На том и закончилось вече в Речном, а народ ещё долго обсуждал все решения, что там приняты были. Кто говорил, что всё правильно, кто спорил, что нет, а греки решили людей нанять да дом себе построить. Только мало кто к ним в работу стремился, а потому вынуждены были они цену за работу поднять. Спроворили им хоромы, расплатились они честно да стали с разными большими людьми разговоры вести. С купцами о торговле и товарах, с воеводой о войнах и власти, со старейшинами о том, как в других землях всё хорошо устроено. И задумывался воевода — а почему он должен старейшин слушаться да у купцов и старейшин деньги на дружину выклянчивать? А купцы макушки чесали — почему это они должны своим дешевле продавать, чем чужим, и в долг без роста давать? Старейшины, хоть и хмурились, но тоже думы разные передумывали — почему это они, старейшины, да какое-то вече слушать должны? Разве не они самые мудрые? Так и не нужно оно, это вече, только время отнимает.
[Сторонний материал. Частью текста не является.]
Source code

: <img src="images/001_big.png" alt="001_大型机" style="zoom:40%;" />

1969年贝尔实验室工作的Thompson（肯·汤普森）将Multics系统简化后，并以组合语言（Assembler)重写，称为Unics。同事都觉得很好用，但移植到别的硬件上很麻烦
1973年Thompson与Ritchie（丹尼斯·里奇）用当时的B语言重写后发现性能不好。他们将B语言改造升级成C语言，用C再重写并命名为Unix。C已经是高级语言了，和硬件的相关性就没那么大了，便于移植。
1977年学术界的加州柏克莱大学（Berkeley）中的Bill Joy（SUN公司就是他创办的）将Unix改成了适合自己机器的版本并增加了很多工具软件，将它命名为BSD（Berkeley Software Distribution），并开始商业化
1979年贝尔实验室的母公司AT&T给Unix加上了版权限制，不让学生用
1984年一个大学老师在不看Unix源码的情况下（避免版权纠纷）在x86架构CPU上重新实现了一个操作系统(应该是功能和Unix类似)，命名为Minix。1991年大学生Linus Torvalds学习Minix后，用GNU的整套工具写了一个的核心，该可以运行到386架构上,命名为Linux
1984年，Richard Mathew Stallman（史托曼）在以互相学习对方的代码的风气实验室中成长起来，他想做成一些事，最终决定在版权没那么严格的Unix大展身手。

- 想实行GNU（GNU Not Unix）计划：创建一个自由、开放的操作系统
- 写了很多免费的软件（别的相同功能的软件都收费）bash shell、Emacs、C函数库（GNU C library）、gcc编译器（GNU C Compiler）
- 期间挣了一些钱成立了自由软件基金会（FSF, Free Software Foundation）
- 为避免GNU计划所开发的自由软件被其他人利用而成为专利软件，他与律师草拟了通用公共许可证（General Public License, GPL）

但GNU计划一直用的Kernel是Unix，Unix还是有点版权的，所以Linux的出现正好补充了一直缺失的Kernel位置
Прошёл так год, другой начался, а за ним и третий минул. Сидел себе Ворон на своём суку да думы разные думал. И всё нерадостные были думы те. Из Речного к нему уже давно никто не приходил, только из Старого, да лесные не забывали. В Старом тоже на речных равняться стали всё больше и больше. Те торговлю развернули чуть не по всему окрестному миру, и к ним многие торговать приезжали, и сами они во все концы с торгом ходили, в общем, закрутилось всё, завертелось, и всё бы оно хорошо, да вот что-то неспокойно на душе у старого Ворона. Беда ещё ближе, кажется, подобралась. Лесные же сторонились такой жизни, никого к себе не пускали и держались старого порядка, потому их речные понемногу презирать начали. Лесные, мол, дикие, что с них взять? Но торг вели — и мехами, и воском, и мёдом, и кожами, вот только неохотно лесовики торговали, считали, что нельзя для наживы зверей бить. Уйдёт зверь, тогда не то что на торговлю, а и себе не хватит. Рысь к тому времени десятником сделался, и в воинской ватаге лесной уже восемь десятков воинов стало. Растёт городок, растёт и войско. Воевода Бравута всё старейшинам говорил, что маловато, надо бы ещё людей бою учить, но те сопротивлялись — так и дела делать некому будет, хлеб растить, борти искать, скот пасти, строить да ремеслом заниматься.